In some cases, however, you might find it hard to integrate — age, culture, language, and other factors can make for big barriers, Zangara says. "If that’s the case, try not to take it personally and recognize you have to focus on doing your work and cultivating friendships outside the workplace," she advises. “Continue to be friendly and see if there are any similarities or common interests that you can talk to them about.” And if everyone’s laughing at an inside joke that you don’t get, try emailing your outside-of-work friends for a quick pick-me-up.

You Overhear Work Friends Talking About You

You Overhear Work Friends Talking About You

Don't just hide in the bathroom stall/behind the vending machine/next to a large potted plant and listen to your friends gossip. But that doesn’t mean you need to confront them. "You can come out [and] greet everyone, and your mere presence will let them know you heard what they said," Tessina says. If you feel the urge to say something more, try something like, “I’m honored to be the topic of so much conversation,” Tessina suggests. Then walk away.  

Afterward, give yourself time to cool off and keep your distance. "Give those people 'adult time-outs,' and retreat to politeness," Tessina advises. '"Do anything you need to do for work, but do not interact in an overtly friendly way." If these people are really your friends, they'll apologize for being catty and come to you directly next time they have a problem.

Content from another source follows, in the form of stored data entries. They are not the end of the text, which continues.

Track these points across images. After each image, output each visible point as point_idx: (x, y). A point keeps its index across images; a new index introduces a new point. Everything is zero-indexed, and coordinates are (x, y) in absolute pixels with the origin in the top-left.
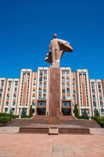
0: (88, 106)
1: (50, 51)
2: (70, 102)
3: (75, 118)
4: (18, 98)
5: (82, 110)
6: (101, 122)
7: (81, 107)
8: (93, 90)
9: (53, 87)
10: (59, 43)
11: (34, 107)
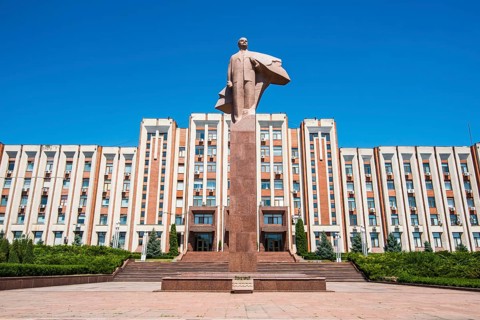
0: (335, 223)
1: (230, 84)
2: (283, 213)
3: (297, 257)
4: (134, 205)
5: (317, 234)
6: (365, 266)
7: (314, 229)
8: (350, 180)
9: (240, 181)
10: (253, 63)
11: (180, 229)
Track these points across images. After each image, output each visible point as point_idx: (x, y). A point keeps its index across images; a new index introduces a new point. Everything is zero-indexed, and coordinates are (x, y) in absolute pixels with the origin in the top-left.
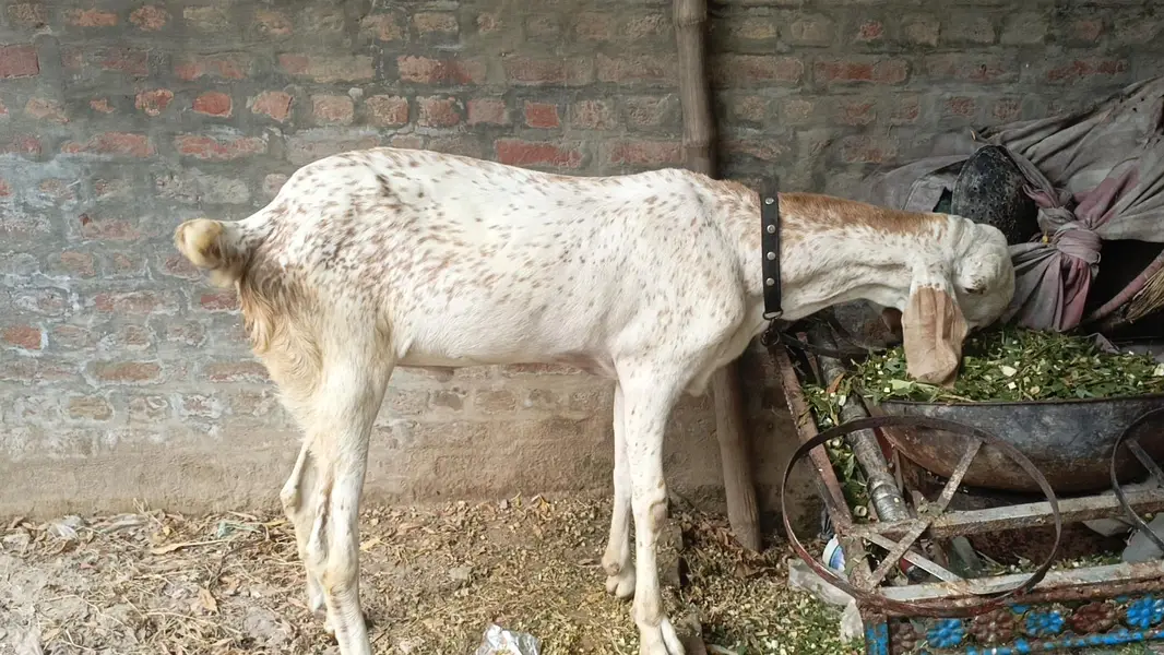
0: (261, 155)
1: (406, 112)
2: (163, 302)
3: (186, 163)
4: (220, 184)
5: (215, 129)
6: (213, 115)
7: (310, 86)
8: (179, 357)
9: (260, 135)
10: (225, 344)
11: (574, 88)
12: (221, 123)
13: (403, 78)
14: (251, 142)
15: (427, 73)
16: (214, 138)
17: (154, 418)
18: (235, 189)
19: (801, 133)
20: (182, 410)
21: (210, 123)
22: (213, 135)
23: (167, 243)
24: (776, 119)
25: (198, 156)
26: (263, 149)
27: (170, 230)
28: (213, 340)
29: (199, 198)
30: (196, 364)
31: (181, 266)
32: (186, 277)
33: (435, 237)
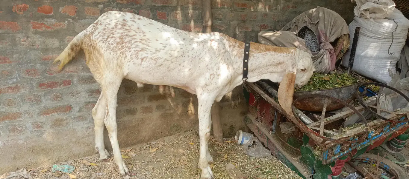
0: (64, 29)
2: (24, 88)
3: (34, 33)
4: (48, 41)
5: (46, 19)
6: (46, 14)
7: (84, 4)
8: (30, 108)
9: (64, 21)
10: (50, 102)
11: (172, 7)
12: (49, 17)
13: (117, 2)
14: (61, 24)
15: (125, 0)
17: (20, 134)
18: (54, 42)
19: (231, 22)
20: (32, 129)
21: (44, 17)
22: (45, 22)
23: (25, 64)
24: (225, 18)
25: (39, 30)
26: (65, 27)
27: (27, 59)
28: (44, 100)
29: (39, 46)
30: (37, 110)
31: (31, 73)
32: (33, 77)
33: (141, 42)
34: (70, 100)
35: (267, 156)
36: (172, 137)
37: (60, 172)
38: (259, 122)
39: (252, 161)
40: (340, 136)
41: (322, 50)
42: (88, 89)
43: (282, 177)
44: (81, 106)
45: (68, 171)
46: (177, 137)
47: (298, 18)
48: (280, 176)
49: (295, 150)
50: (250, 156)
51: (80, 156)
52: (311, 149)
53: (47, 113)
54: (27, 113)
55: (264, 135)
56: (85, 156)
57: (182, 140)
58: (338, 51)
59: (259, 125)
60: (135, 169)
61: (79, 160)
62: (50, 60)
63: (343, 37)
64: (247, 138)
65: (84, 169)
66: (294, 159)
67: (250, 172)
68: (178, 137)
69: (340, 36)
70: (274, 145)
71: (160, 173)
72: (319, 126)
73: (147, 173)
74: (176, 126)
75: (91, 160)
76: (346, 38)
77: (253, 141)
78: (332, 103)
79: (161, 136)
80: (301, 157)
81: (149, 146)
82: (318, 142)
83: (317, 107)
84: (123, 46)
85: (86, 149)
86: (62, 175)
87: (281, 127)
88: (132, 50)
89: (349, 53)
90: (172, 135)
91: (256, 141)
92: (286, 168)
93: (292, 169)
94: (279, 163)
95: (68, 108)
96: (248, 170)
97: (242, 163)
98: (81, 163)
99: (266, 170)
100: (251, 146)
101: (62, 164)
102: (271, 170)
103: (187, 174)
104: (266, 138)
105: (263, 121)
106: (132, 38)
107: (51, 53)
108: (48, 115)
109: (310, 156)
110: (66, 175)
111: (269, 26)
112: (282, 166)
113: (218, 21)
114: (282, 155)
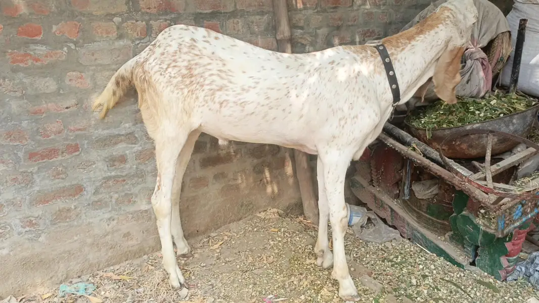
0: (63, 61)
1: (145, 30)
3: (14, 71)
4: (38, 82)
5: (32, 47)
6: (31, 38)
7: (91, 17)
8: (16, 195)
9: (62, 48)
10: (47, 181)
11: (227, 13)
12: (36, 43)
13: (143, 10)
14: (56, 54)
15: (155, 8)
16: (32, 53)
18: (47, 84)
19: (318, 31)
20: (20, 229)
21: (28, 43)
22: (31, 50)
23: (3, 123)
24: (308, 25)
25: (22, 65)
26: (64, 58)
27: (5, 115)
28: (38, 181)
29: (24, 92)
30: (28, 197)
31: (14, 137)
32: (18, 143)
33: (218, 75)
34: (80, 176)
35: (395, 239)
36: (241, 222)
37: (73, 294)
38: (374, 186)
39: (372, 248)
40: (519, 191)
41: (470, 60)
42: (107, 156)
43: (425, 268)
44: (98, 184)
45: (86, 292)
46: (248, 222)
47: (422, 15)
48: (421, 267)
49: (439, 223)
50: (367, 242)
51: (101, 266)
52: (471, 216)
53: (45, 201)
54: (12, 203)
55: (386, 206)
56: (109, 266)
57: (258, 226)
58: (495, 61)
59: (375, 190)
60: (193, 277)
61: (101, 273)
62: (43, 113)
63: (500, 37)
64: (357, 213)
65: (111, 287)
66: (439, 238)
67: (372, 265)
68: (250, 222)
69: (495, 37)
70: (404, 220)
71: (234, 280)
72: (485, 179)
73: (213, 281)
74: (246, 205)
75: (118, 271)
76: (505, 38)
77: (367, 218)
78: (498, 141)
79: (225, 223)
80: (450, 233)
81: (207, 240)
82: (487, 203)
83: (475, 151)
84: (192, 82)
85: (110, 254)
86: (76, 299)
87: (414, 190)
88: (206, 88)
89: (511, 62)
90: (240, 219)
91: (373, 217)
92: (428, 254)
93: (439, 255)
94: (415, 248)
95: (78, 190)
96: (368, 263)
97: (357, 252)
98: (104, 277)
99: (397, 260)
100: (364, 227)
101: (73, 283)
102: (404, 259)
103: (278, 277)
104: (390, 210)
105: (383, 185)
106: (206, 69)
107: (44, 102)
108: (46, 204)
109: (470, 228)
110: (84, 299)
111: (376, 31)
112: (421, 252)
113: (299, 30)
114: (419, 235)
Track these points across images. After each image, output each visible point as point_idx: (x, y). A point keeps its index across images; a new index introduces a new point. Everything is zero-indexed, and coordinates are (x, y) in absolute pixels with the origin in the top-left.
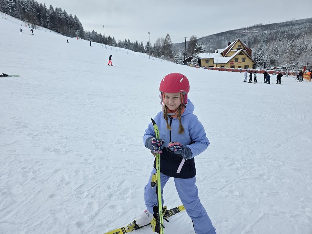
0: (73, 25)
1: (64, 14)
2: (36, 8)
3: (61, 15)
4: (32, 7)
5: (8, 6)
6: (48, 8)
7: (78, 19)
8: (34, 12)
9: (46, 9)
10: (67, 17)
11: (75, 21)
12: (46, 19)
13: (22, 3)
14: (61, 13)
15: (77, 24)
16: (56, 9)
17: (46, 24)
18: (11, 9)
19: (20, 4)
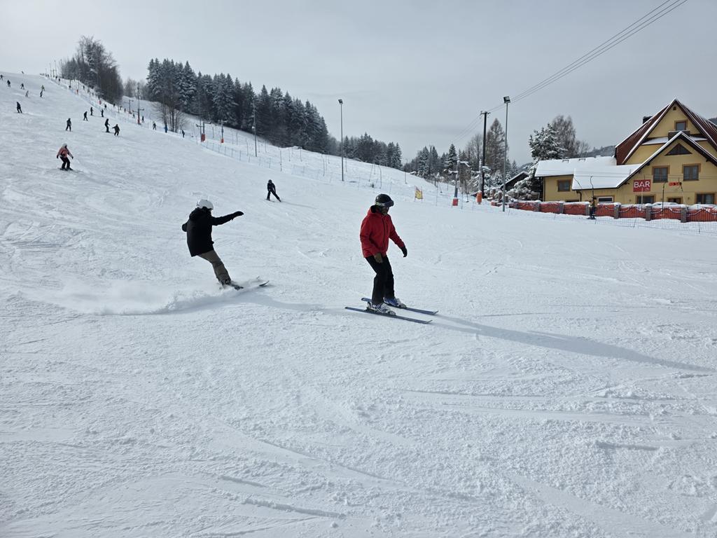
0: (302, 123)
1: (285, 100)
2: (233, 93)
3: (278, 104)
4: (226, 92)
5: (182, 93)
6: (257, 91)
7: (316, 109)
8: (229, 102)
9: (251, 93)
10: (291, 107)
11: (306, 113)
12: (251, 114)
13: (208, 86)
14: (279, 100)
15: (310, 120)
16: (272, 91)
17: (250, 125)
18: (187, 99)
19: (204, 88)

You Pick Up the Tab on Coffee Runs and Your Friend Never Does

You Pick Up the Tab on Coffee Runs and Your Friend Never Does

The first rule of lending money is that you should never offer funds you need or expect to get back, Masini says. You have to assume that if you pay the check for someone, you run the risk of never getting the same in return.

 

That said, your friend may be super forgetful and simply not realize she's not reciprocating when it's time for your 3 pm caffeine fix. Or getting you back just might not be a priority. “Sometimes people borrow money with no intention of paying it back," Masini says. "They think that $20 doesn’t matter to them, so it shouldn’t matter to you."

The next time you go out for a coffee, break the pattern by saying, "Hey, do you mind getting this round? I picked up the last couple." Sure, it may feel weird at first, but chances are she'll acquiesce and realize she's been mooching.